Set out below are the cases where the Enterprise Law 2014 allows piercing corporate veil (i.e. making a shareholder/member of a company liable for the liabilities of the company). This post is prepared by VILAF legal staffs, Nguyen Bich Ngoc and Ha Kieu Anh.
1) Withdraw contributed capital not in accordance with laws
In a single member limited liability company (“Single-member LLC ”)
a) The owner of a Single-member LLC may withdraw capital only by way of assignment of a part or all of the charter capital to other organization(s) or individual(s); in the case of withdrawal of all or part of its contributed capital from the company in another form then the owner and the relevant individual(s), organization(s) must be jointly liable for debts and other property obligations of the company.
In a joint stock company (“JSC”)
b) Ordinary shareholders are not allowed to withdraw the ordinary share capital contributed from the company in any form, except where shares are redeemed by the company or other persons.

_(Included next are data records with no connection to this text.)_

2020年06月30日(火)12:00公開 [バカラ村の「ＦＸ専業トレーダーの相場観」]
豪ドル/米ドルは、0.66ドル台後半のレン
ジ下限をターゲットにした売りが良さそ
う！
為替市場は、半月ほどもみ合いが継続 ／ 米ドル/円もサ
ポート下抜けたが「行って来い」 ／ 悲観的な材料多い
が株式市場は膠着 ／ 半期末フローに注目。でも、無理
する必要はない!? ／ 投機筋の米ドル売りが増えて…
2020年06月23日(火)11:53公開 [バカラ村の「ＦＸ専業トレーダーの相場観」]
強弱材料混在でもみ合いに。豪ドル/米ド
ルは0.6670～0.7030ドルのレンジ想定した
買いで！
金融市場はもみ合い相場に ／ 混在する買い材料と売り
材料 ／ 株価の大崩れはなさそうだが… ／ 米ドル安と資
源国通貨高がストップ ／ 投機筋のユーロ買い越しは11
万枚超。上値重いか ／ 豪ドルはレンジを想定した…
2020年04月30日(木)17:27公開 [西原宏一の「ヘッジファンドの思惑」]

Where a shareholder withdraws a part or all of the capital contributed not in accordance with this clause, the shareholder and the relevant person having benefits in the company will be jointly liable for debts and other property obligations of the company to the extent of the value of shares withdrawn.
In a Single-member LLC
The owner of a Single-member LLC will bear responsibilities by all of the owner’s property for the financial obligations and losses of the company arising from the owner’s failure to contribute, failure to contribute in full, failure to contribute in time charter capital.
In a limited liability company with two or more members (“Multi-member LLC”)
Members of a Multi-member LLC must bear personal responsibilities (chịu trách nhiệm cá nhân) when performing the following acts in the name of the company:
a) Violating the laws;
b) Conducting business or other transactions not in the interest of the company and causing damage to other persons; and
c) Paying off undue debts when there is a financial danger facing the company.
The words “bear personal responsibilities” may make one confused whether a member being organization who performs such acts will be liable for any loss therefrom to the company or in other words, whether those cases may lead to piercing corporate veil against members being individuals only. That said, one may argue that this provision provides a common obligation of members of a Multi-member LLC and a member being organization may be liable for any obligations arising from the aforementioned acts conducted by its authorized representative, and thus, “bear personal responsibility” should be interpreted as “be self-responsible for”.
4) Self-interest transactions
Members of a Multi-member LLC, owner of a Single-member LLC, and shareholders of a JSC may bear responsibility for losses to company and must pay back benefits to the company if they enter into transactions with related persons without complying with approval procedures under the Enterprise Law 2014.
5) Interfering into subsidiary company’s business beyond the authority
Where the parent company interferes beyond the authority of the owner, member or shareholder, and compels a subsidiary company to conduct business operations inconsistently with normal business practices or conduct unprofitable activities without reasonable compensation in a relevant fiscal year, causing damage to the subsidiary company, the parent company will be responsible for such damage.